A gap in employment history is not the albatross it was a few decades ago. Those in younger generations bounce from job to job more frequently, and some are comfortable with leaving one job without their next job lined up. While it is true, gaps in employment are not as bad as they once were, leaving them unexplained is an easy way to make one of the most common job application mistakes.

Why You Might Have Gaps in Employment

People can leave the workforce and come back later. Some parents choose to stay home with preschool children and then re-enter the workforce once the children spend their weekdays at school. Others leave to care for a parent. Once caregiving becomes too difficult, the caregiver may need professionals to take over which then allows the caregiver to return to employment.

Furthermore, some leave the paid workforce to volunteer full-time. You could turn your volunteer job in a full-time position, but if you don't, these are just some of the common situations when people justifiably leave employment without having another job to occupy next.

While there may be a perfectly legitimate reason for a given person’s gap in employment, a hiring manager does not know the gap is legitimate unless an applicant explains so.

A manager is left to assume the worst. Why else would an applicant omit an explanation of why they were out of work for six months? A year? Two years? The manager thinks that if there was a good reason for the gap, the applicant would explain.

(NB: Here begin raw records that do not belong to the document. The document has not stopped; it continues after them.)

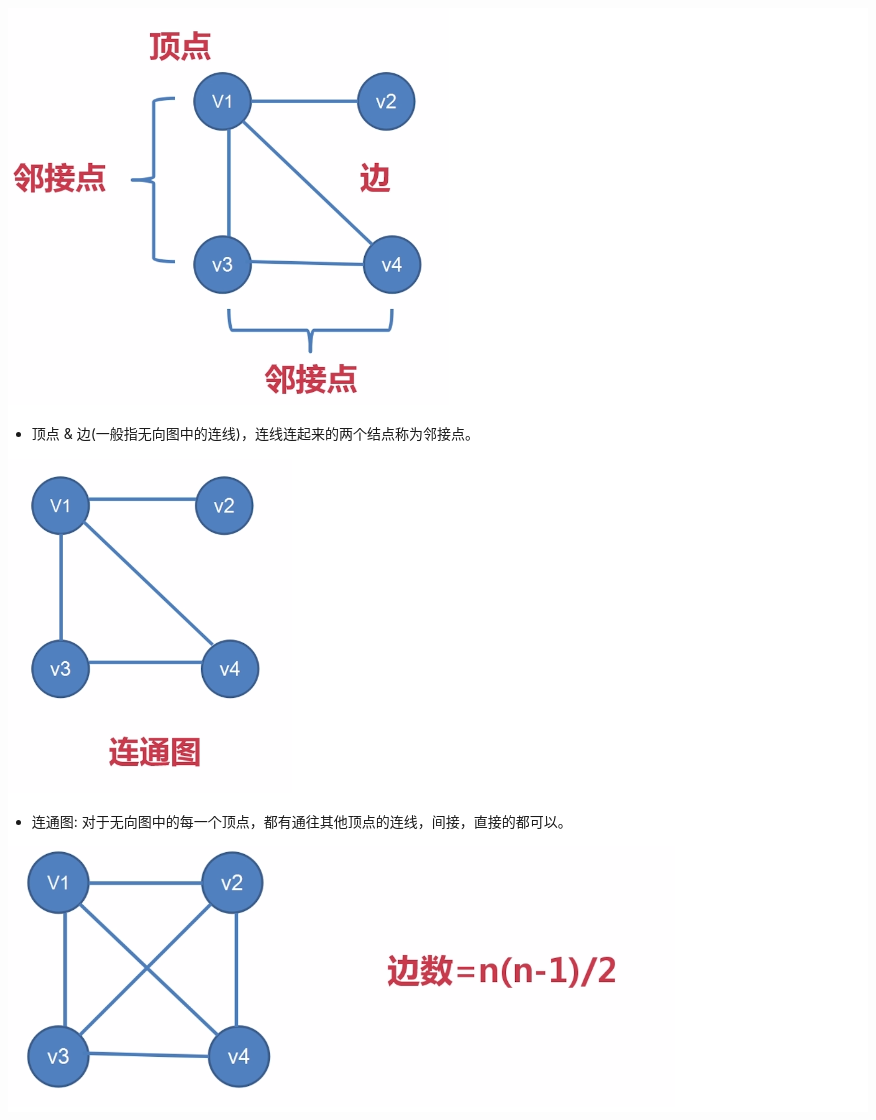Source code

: ![无向图中的概念](./img/1779926-52e2933e5b9b94d4.png)

- 顶点 & 边(一般指无向图中的连线)，连线连起来的两个结点称为邻接点。

![连通图](./img/1779926-5059611d5662c46b.png)

- 连通图: 对于无向图中的每一个顶点，都有通往其他顶点的连线，间接，直接的都可以。

![完全图](./img/1779926-2e5ec3ccbe16446a.png)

How to Explain a Gap in Employment History on a Job Application

Unless the applicant pool is very weak, a hiring manager will not bother digging deeper on an application that leaves out such critical information. The manager likely has dozens of other applications to sift through and cannot waste time trying to piece together an applicant’s work history when it should be documented clearly and concisely.

Applicants should make their application materials as easy to read as possible.

Hiring managers do not want to spend an inordinate amount of time on any one application, particularly when they are screening to see which applicants meet the minimum qualifications outlined in the job posting.

Come prepared with answers if you've been fired.

Obviously, not all gaps in employment are easy to explain away. Some gaps happen for bad reasons, including an applicant’s termination from a previous job for cause. You should prepare how you will answer the question of why you have been fired. It is better for the hiring manager to find out from you than from your previous employer.

Explain what you learned.

If the job application form allows for a detailed explanation, explain what happened and what you learned from the situation. This will show how you have grown from the unpleasant past experience and are unlikely to make the same mistakes again.

As an example, an applicant who was fired in the past for repeatedly missing work without calling in sick could say they now take showing up seriously and always schedule planned leave two weeks ahead.

This does not absolve the applicant from past behavior, and the termination may still compel the hiring manager to pass on the application, but the applicant takes the issue head-on which a hiring manager must respect.

In some circumstances, an employment gap is not caused by an employee’s choice or poor performance. Employers sometimes go through reductions in force, and employees are the casualties. In some reductions in force, employees’ performance is not considered when decisions are made about who stays and who goes. Employees get caught up in processes that are designed to be as fair as possible; however, good employees lose their jobs along with the organization’s “dead wood.”

No matter whether your employment gaps are for good, bad or neutral reasons, always explain them. Leaving the gaps up to a hiring manager’s interpretation is always a mistake.